The words they said all sounded the same. I did not cry. The feelings were not there. No, they had been gone a long time since, and so, I lay on the ground. I knew I was safe, from the beginning. I knew that this would not be my passing. All that there was, was escape. Identity seeped from the ground and into the earth. They kicked me. Again and again, until I coughed blood. It hurt so deeply. They spat on me. Bruised me. The pain was unbearable. Of course, I cried. How could I have not? My lips spat blood. My charms stayed clutched in my hands. I knew how no words would save me. And still, she at last, heard my final call.
Dawn broke. I screamed. The blue finally gave way, the sky relentlessly illuminated with the full fury of a dying wizard. I felt heat, anger. A full fury took its full force around me. I screamed, deeper and deeper, until I had forgone all voice and all heart. I burned it all away. No more words, no more knowing. I cast, there upon the two. Something of me touched them. I saw it briefly. Rytt had knew. But, now, they burned. I stood above the burning trees. I walked upon the light of the sun itself. I burned. I scorned. The flames of my heart, of my soul, such a thing I had to leave unfettered returned to me. My eyes burned, my heart turned to ash. My body, bruised and defiled for so long, so known to be mutilated and ruined, scored them with anger. The trees burned with the knowing sunlight, their ash rising into the air. I hovered, still. My head was hollow. I was comforted in its silence. Pure, all knowing sunlight. The dying breaths of summer filled me. Every beat of my anguished heart let out my denied reckoning.

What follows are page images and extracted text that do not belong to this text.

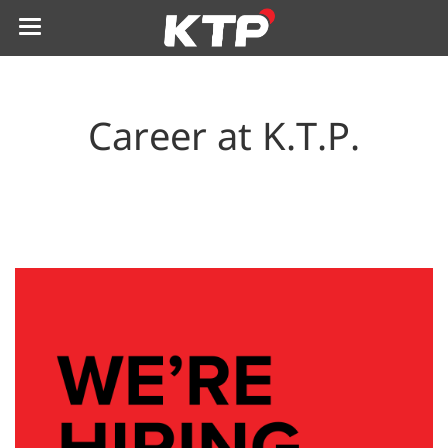
Career at K.T.P.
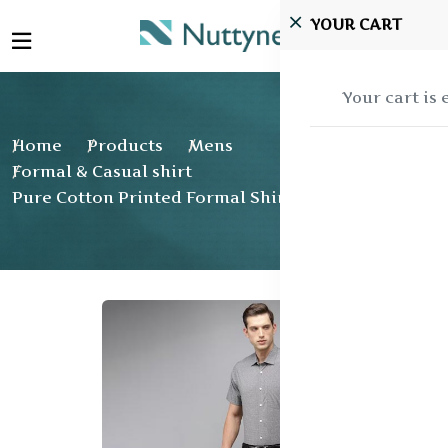
YOUR CART
Your cart is
Home
Products
Mens
Formal & Casual shirt
Pure Cotton Printed Formal Shirt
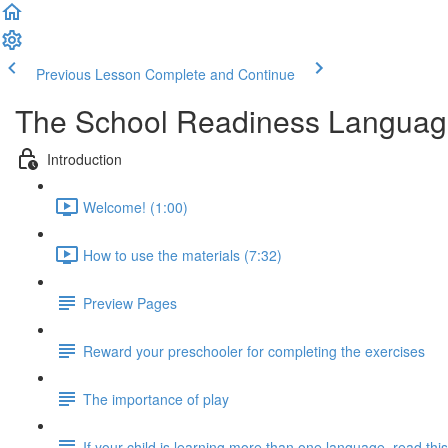
Previous Lesson
Complete and Continue
The School Readiness Langua
Introduction
Welcome! (1:00)
How to use the materials (7:32)
Preview Pages
Reward your preschooler for completing the exercises
The importance of play
If your child is learning more than one language, read this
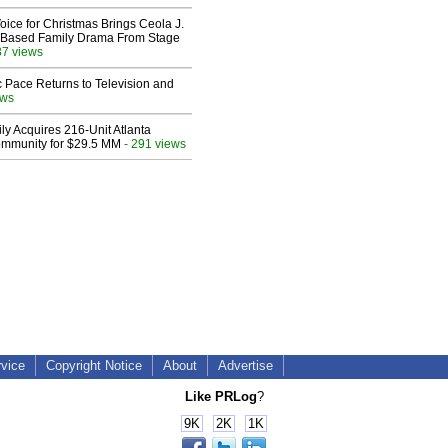
oice for Christmas Brings Ceola J.
th-Based Family Drama From Stage
37 views
 Pace Returns to Television and
ews
ly Acquires 216-Unit Atlanta
mmunity for $29.5 MM
- 291 views
rvice
Copyright Notice
About
Advertise
Like PRLog
?
9K
2K
1K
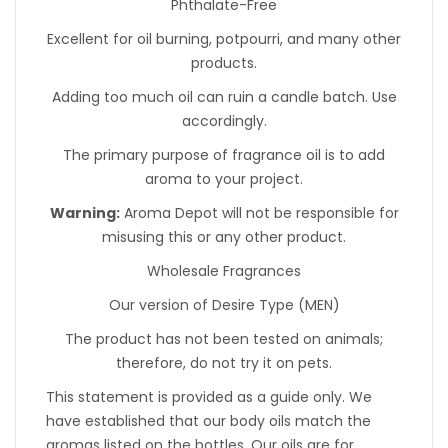
Phthalate-Free
Excellent for oil burning, potpourri, and many other
products.
Adding too much oil can ruin a candle batch. Use
accordingly.
The primary purpose of fragrance oil is to add
aroma to your project.
Warning:
Aroma Depot will not be responsible for
misusing this or any other product.
Wholesale Fragrances
Our version of Desire Type (MEN)
The product has not been tested on animals;
therefore, do not try it on pets.
This statement is provided as a guide only. We
have established that our body oils match the
aromas listed on the bottles. Our oils are for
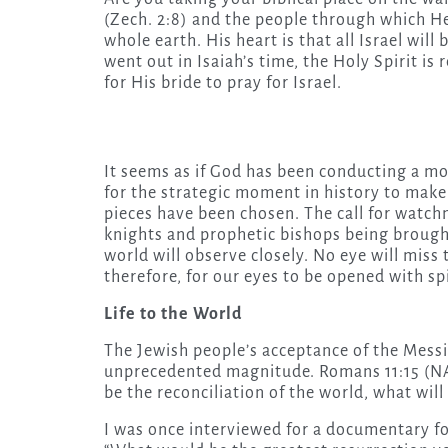
(Zech. 2:8) and the people through which He
whole earth. His heart is that all Israel will
went out in Isaiah’s time, the Holy Spirit is 
for His bride to pray for Israel.
It seems as if God has been conducting a 
for the strategic moment in history to make
pieces have been chosen. The call for watchm
knights and prophetic bishops being brough
world will observe closely. No eye will miss
therefore, for our eyes to be opened with sp
Life to the World
The Jewish people’s acceptance of the Messia
unprecedented magnitude. Romans 11:15 (NASB)
be the reconciliation of the world, what wil
I was once interviewed for a documentary foc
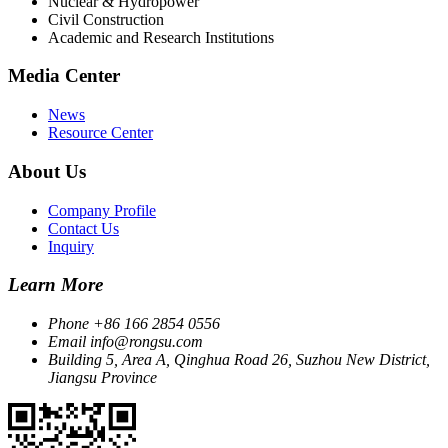
Nuclear & Hydropower
Civil Construction
Academic and Research Institutions
Media Center
News
Resource Center
About Us
Company Profile
Contact Us
Inquiry
Learn More
Phone
+86 166 2854 0556
Email
info@rongsu.com
Building 5, Area A, Qinghua Road 26, Suzhou New District,
Jiangsu Province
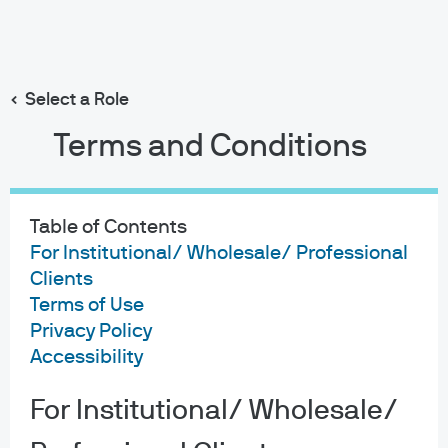
Search
Skip
to
main
Select a Role
content
Terms and Conditions
Table of Contents
For Institutional/ Wholesale/ Professional
Clients
Terms of Use
Privacy Policy
Accessibility
For Institutional/ Wholesale/
About us
Investment stewardship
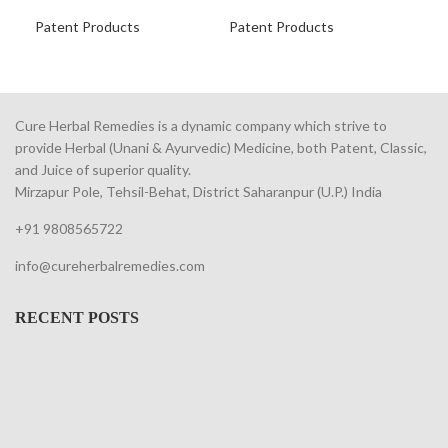
Fr
Patent Products
Patent Products
Pat
Cure Herbal Remedies is a dynamic company which strive to
provide Herbal (Unani & Ayurvedic) Medicine, both Patent, Classic,
and Juice of superior quality.
Mirzapur Pole, Tehsil-Behat, District Saharanpur (U.P.) India
+91 9808565722
info@cureherbalremedies.com
RECENT POSTS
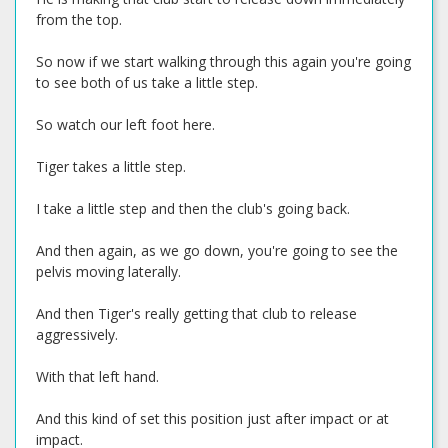
from the top.
So now if we start walking through this again you're going
to see both of us take a little step.
So watch our left foot here.
Tiger takes a little step.
I take a little step and then the club's going back.
And then again, as we go down, you're going to see the
pelvis moving laterally.
And then Tiger's really getting that club to release
aggressively.
With that left hand.
And this kind of set this position just after impact or at
impact.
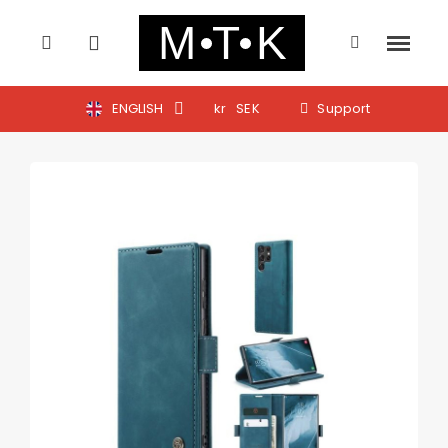
ENGLISH
kr
SEK
Support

The medallion of the sun had burned in the moment. The promise had been fulfilled, and such, I buried the ashes nearby. Fever would come soon, and by judgement of the clouds, as would snow.
The lantern had been lost. I kept the container of oil in my pocket. The amberwood felt different in my hand. My rucksack was shredded. We walked on, cold and exhausted. The shrine was but ash now. I saw the two mountains, the greater gate into the valley. I approached them, their snow-capped slopes with no question. I had to walk on. The charms jangled carelessly.
I thought of the watcher who gave me the medallion. They were twice my age. Their parent had watched it, and the parent before them. Their long, burned robes. How they had passed it to me, with a look of knowing. As though they had never known anything more certain. Falling deep into storming oceans and the warmth of this one charm keeping us all alive. How had it looked when it had been cut of Topaz? And, all those years, worn by the sun. Why had they given it to me? All the hundreds of years for the strange symbols on it to form, and I never knew it would come to me. My memory of it had already faded. The colours were unclear and its black, deep stone made no sense to my mind. Still, it served to restore all around me.
I stayed warm for the remainder of the incline. The cold had forgotten about me. Or, a warmth was leaving me a final gift. The day was clear, a polemic sort of sunlight. I would never forget that autumn sun.